[Saved entries]
►
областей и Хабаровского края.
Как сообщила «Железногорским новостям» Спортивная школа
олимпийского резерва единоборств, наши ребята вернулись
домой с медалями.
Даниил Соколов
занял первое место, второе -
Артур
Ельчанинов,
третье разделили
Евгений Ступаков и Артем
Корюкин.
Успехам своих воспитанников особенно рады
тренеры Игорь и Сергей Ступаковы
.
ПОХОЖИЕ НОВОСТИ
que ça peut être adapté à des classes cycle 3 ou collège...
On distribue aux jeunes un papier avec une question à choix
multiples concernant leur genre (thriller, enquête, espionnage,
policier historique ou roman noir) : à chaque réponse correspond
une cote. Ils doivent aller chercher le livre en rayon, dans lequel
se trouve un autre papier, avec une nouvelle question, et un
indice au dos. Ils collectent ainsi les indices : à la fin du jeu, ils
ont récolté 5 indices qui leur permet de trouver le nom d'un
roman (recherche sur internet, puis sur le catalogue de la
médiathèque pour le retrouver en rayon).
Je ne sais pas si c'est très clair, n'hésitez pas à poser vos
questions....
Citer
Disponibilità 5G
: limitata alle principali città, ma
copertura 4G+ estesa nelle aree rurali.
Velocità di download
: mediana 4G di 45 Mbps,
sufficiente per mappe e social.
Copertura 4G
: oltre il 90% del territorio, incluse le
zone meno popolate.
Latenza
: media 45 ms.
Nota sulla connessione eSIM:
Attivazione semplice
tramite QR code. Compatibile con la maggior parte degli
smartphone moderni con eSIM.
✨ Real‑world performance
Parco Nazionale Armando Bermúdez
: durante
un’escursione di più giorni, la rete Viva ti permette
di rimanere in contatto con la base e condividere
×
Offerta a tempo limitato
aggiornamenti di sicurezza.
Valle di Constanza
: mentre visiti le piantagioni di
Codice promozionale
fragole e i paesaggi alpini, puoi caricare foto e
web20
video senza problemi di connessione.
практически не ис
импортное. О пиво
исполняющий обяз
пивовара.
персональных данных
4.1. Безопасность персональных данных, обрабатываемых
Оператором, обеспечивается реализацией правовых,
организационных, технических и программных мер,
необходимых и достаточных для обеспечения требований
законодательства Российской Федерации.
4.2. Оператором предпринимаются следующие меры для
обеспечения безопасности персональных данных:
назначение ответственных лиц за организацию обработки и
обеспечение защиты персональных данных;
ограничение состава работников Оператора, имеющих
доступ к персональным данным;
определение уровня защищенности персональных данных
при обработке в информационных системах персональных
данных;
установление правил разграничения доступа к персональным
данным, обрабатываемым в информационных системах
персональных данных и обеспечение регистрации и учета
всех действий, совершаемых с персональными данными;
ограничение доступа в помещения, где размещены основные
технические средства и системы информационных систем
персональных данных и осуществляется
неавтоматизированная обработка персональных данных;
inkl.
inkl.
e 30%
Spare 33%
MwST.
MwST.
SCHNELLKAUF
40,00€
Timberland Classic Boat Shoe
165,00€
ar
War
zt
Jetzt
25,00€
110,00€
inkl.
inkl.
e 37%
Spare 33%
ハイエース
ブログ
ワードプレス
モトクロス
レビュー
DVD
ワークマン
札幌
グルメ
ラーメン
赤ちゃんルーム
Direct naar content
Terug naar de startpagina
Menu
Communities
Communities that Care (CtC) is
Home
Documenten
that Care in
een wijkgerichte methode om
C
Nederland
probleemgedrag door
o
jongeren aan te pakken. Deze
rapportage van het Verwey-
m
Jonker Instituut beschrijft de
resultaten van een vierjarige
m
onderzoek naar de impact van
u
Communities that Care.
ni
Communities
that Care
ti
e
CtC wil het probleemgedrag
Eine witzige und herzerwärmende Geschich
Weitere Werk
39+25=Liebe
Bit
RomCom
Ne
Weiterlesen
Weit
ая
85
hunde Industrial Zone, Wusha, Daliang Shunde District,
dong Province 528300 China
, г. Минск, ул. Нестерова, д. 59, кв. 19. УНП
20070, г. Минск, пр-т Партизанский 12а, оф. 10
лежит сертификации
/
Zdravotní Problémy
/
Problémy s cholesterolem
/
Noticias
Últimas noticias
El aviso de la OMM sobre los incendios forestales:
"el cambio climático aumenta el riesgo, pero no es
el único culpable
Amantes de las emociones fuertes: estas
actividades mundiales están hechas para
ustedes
◄
Problem statement:
Rewrite the entries from the start through the line containing "une cote. Ils", swapping "медалями" for "наградами" and keeping everything else the same.

Answer area:
областей и Хабаровского края.
Как сообщила «Железногорским новостям» Спортивная школа
олимпийского резерва единоборств, наши ребята вернулись
домой с наградами.
Даниил Соколов
занял первое место, второе -
Артур
Ельчанинов,
третье разделили
Евгений Ступаков и Артем
Корюкин.
Успехам своих воспитанников особенно рады
тренеры Игорь и Сергей Ступаковы
.
ПОХОЖИЕ НОВОСТИ
que ça peut être adapté à des classes cycle 3 ou collège...
On distribue aux jeunes un papier avec une question à choix
multiples concernant leur genre (thriller, enquête, espionnage,
policier historique ou roman noir) : à chaque réponse correspond
une cote. Ils doivent aller chercher le livre en rayon, dans lequel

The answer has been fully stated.